[EXERCISE MATERIAL — start]

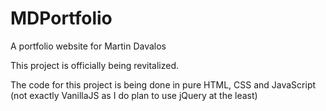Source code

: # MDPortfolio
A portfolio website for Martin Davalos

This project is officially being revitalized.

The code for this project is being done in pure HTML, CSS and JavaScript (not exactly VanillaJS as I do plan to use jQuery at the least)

[EXERCISE MATERIAL — finish]

WHAT IS REQUIRED:
Copy all of the material above without changing any text, and leave the picture out.

ANSWER SPACE:
Source code

: # MDPortfolio
A portfolio website for Martin Davalos

This project is officially being revitalized.

The code for this project is being done in pure HTML, CSS and JavaScript (not exactly VanillaJS as I do plan to use jQuery at the least)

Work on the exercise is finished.